In a study released earlier this month called “The Economy Goes to College: The Promise of Higher Education in the Post-Industrial Age,” Georgetown University’s Center for Education and the Workforce (CEW) found that the well-paid, low-skill manufacturing jobs of the past have been replaced with high-skill service jobs requiring a college degree. Looking at the shift from an industrial economy in 1967 to a postindustrial economy in 2007, the study shows how changes in modes of production and consumption explain the rise in the college-educated service economy.
For example, technological advances in manufacturing driven and managed by college-educated workers have tripled output of mass production from $100,000 to $300,000 per person. These sharp increases in productivity have decreased the total manufacturing jobs available from 40% to 10% and increased the proportion of high-skill manufacturing jobs requiring a college education from 20% percent to more than 50%.
Increased mass production has lowered the cost of goods, allowing consumers to spend less in these areas and more in service industries, such as healthcare and business. The increase in disposable income has also allowed consumers to demand more variety and customization in their products. To meet these increasingly complex demands, employers are now requiring a higher skill set and education level in their workers.
Due to these changes, the wage difference between degree and non- degree holders has grown. In 1979, the wage premium for degree holders was 36% for males and females alike. By 2007. The wage premium skyrocketed to 82% for males and 75% for females. The authors of the report conclude that the increased wage premium for college educated workers is due to a lack of skilled and educated workers to fill job market demand, therefore widening the pay gap. As cited in the report, “It has become clear that in the future young adults will have to have some sort of postsecondary credential (including certificates) if they are going to earn middle-class salaries.”
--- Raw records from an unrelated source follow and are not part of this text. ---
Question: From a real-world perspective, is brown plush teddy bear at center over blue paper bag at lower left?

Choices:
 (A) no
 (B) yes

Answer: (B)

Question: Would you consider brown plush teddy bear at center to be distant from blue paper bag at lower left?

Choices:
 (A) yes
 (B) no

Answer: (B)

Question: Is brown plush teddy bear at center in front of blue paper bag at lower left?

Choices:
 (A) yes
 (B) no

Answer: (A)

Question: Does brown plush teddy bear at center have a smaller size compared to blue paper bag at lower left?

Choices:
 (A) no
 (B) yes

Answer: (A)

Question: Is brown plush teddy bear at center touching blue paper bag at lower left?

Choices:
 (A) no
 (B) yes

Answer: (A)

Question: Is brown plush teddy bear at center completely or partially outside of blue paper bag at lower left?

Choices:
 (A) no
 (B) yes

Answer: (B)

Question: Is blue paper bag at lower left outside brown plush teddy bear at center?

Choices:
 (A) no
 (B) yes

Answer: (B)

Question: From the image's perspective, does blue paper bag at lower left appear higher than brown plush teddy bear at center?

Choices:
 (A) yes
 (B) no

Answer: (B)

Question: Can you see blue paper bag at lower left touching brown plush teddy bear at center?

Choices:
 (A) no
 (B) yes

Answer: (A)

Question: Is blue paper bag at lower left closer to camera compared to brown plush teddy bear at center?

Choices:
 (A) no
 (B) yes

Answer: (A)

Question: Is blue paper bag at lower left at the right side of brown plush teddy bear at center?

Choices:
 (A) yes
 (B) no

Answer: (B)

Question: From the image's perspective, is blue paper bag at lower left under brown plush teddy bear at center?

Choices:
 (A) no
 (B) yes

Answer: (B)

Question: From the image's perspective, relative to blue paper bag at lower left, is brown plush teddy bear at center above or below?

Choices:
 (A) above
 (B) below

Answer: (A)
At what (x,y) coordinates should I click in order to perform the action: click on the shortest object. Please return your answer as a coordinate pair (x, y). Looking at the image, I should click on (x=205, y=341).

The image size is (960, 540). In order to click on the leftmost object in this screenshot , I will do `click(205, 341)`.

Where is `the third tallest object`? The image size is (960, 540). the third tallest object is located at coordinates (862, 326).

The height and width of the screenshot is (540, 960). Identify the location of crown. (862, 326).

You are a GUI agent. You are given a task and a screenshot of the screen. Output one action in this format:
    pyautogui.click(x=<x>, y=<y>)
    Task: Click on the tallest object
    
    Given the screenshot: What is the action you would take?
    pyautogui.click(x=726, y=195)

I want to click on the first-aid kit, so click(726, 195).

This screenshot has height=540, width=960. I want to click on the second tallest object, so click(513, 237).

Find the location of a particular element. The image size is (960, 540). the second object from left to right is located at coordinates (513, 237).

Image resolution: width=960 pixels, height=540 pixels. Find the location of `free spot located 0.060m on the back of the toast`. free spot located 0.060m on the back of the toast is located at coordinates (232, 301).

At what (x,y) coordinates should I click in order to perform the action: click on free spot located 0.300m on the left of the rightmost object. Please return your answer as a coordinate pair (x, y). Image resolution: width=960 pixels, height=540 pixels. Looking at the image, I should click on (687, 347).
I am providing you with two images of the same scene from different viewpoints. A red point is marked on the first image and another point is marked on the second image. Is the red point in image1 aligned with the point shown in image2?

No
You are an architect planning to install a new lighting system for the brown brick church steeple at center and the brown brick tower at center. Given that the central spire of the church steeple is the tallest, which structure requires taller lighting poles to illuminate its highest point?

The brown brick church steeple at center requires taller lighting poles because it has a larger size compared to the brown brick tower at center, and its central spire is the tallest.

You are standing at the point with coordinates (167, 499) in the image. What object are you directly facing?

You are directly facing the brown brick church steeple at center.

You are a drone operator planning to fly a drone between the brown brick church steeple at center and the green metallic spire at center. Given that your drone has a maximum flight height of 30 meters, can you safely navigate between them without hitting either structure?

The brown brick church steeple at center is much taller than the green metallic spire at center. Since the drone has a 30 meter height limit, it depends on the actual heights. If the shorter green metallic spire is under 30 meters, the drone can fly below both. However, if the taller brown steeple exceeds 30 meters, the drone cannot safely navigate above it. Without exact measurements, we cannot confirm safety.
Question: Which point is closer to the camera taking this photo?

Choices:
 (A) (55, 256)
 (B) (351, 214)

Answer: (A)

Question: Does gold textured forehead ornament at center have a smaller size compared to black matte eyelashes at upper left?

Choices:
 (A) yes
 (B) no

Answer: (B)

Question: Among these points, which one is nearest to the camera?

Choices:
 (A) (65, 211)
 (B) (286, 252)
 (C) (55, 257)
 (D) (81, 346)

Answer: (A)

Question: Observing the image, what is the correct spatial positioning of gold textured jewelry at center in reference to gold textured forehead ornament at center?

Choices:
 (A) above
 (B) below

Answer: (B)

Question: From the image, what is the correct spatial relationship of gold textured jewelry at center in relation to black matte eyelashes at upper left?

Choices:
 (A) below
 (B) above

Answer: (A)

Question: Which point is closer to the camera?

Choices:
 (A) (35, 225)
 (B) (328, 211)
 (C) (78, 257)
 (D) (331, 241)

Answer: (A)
The study recommends that more must be done to expand access to postsecondary education. Understanding the inequities produced along the lines of class, race and ethnicity, education can help to address these disparities for some of the most affected groups, African Americans and Hispanics. This includes not only making postsecondary education more readily available, but providing greater access for African Americans and Hispanics at more highly selective, top-tier schools where students are more likely to graduate. The graduation rates of Hispanics and African Americans at such institutions are 73% compared to 40% at less selective colleges.